TEXTAUSZUG:
Jetzt ist alles möglich
Messi jubelte danach gelöst, und auch die argentinischen Fans freuten sich noch ekstatischer als sonst. "Messi, Messi", riefen sie, in diesem monoten Ton, mit dem man Götzen anbetet. Sie alle spürten, dass dieser Augenblick etwas verändert haben könnte in ihrem Superstar. Schon die Qualifikation zur WM spielte Messi stark, doch das hier war etwas anderes. Das war WM und Messi traf. Nun schien alles möglich.
Vor allem, weil Lionel Messi von diesem Zeitpunkt an der beste Mann auf dem Platz war. Er lief wieder, schlug seine Haken und verteilte gleichzeitig die Bälle. Das alles in einem Tempo, bei dem sich andere ohne Ball schwer tun. Fast hätte Messi auch noch ein drittes Tor gemacht. Die Zuschauer wählten ihn zum Spieler des Spiels, obwohl er die ersten 65 Minuten nur zusah. "Es war eine großartige zweite Hälfte", sagte Messi nach dem Spiel auf der Pressekonferenz.
Nur ein paar Minuten vorher saß dort einer, der erklären konnte, was mit Messi geschah. Alejandro Sabella, Argentiniens bei uns eher unbekannter Trainer. Übertrieben gesagt ist Sabellas vordringlichste Aufgabe, seinem Superstar das Fußballerleben so angenehm wie möglich zu gestalten. Das macht er auch. Da sind schon mal ein paar freie Extra-Tage drin und ein System, das Messi mag: Möglichst viele Stürmer vor sich, die ihm den Weg frei machen oder mit denen er spielen kann.

AUFGABENSTELLUNG A:
Schreibe die Datensätze vom Anfang bis einschließlich der Zeile mit „road 2 (trunk): [(255,0),(511,46)]“ unverändert ab.
AUFGABENSTELLUNG B:
Führe den Text über Messis Spiel bei der WM nach seinem letzten Satz weiter.

VORLIEGENDE DATENSÄTZE:

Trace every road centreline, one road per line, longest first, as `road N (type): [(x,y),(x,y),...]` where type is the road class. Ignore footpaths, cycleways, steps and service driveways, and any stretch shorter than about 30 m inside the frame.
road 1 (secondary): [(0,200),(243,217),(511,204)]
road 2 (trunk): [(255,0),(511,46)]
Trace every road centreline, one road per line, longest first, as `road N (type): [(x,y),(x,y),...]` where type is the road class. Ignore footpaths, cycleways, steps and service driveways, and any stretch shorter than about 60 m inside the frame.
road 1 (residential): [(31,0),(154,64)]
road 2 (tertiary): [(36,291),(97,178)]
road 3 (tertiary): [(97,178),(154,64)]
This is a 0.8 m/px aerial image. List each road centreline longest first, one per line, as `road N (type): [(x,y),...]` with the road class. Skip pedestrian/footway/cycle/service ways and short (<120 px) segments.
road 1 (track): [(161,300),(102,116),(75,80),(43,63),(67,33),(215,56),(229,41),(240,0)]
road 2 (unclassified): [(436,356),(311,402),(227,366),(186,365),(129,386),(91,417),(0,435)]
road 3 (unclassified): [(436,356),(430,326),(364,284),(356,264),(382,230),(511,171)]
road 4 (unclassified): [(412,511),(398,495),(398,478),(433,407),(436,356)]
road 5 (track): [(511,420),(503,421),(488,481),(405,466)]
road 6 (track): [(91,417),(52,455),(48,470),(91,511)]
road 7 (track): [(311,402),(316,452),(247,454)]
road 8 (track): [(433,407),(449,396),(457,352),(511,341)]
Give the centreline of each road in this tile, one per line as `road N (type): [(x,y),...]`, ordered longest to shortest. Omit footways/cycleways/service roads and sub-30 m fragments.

SCHRIFTLICHE ANTWORT A:
Trace every road centreline, one road per line, longest first, as `road N (type): [(x,y),(x,y),...]` where type is the road class. Ignore footpaths, cycleways, steps and service driveways, and any stretch shorter than about 30 m inside the frame.
road 1 (secondary): [(0,200),(243,217),(511,204)]
road 2 (trunk): [(255,0),(511,46)]

SCHRIFTLICHE ANTWORT B:
Erstmals seit fünf Jahren gewann er keinen Titel
Der Messi Argentiniens spielt einen beinahe klassischen Zehner. Hinter den Spitzen darf er nach vorne alles probieren und auch guten Gewissens mal die Defensivarbeit den Kollegen überlassen, die dieses Handwerk gelernt haben. Im modernen Fußball eine beinahe anachronistische Vorangehensweise, die gegen Bosnien-Herzegowina aber auch erst aufging, als mit Higuain zur Halbzeit ein dritter Offensiver kam. "Er ist der beste Fußballer der Welt, wir tun alles, um Messi zu unterstützen", sagte Sabella.
In dieser Saison, in Barcelona, war Messi nicht in Bestform. Seine Zahlen, 21 Tore in der spanischen Liga, acht in der Champions League, würden für fast jeden anderen Fußballer die Saison ihres Lebens bedeuten. Doch nicht für Messi. Erstmals seit fünf Jahren gewann er keinen Titel. Er schone sich für die WM, wurde gemunkelt. Genau wie in den ersten 65 Minuten an diesem Sonntag in Rio de Janeiro.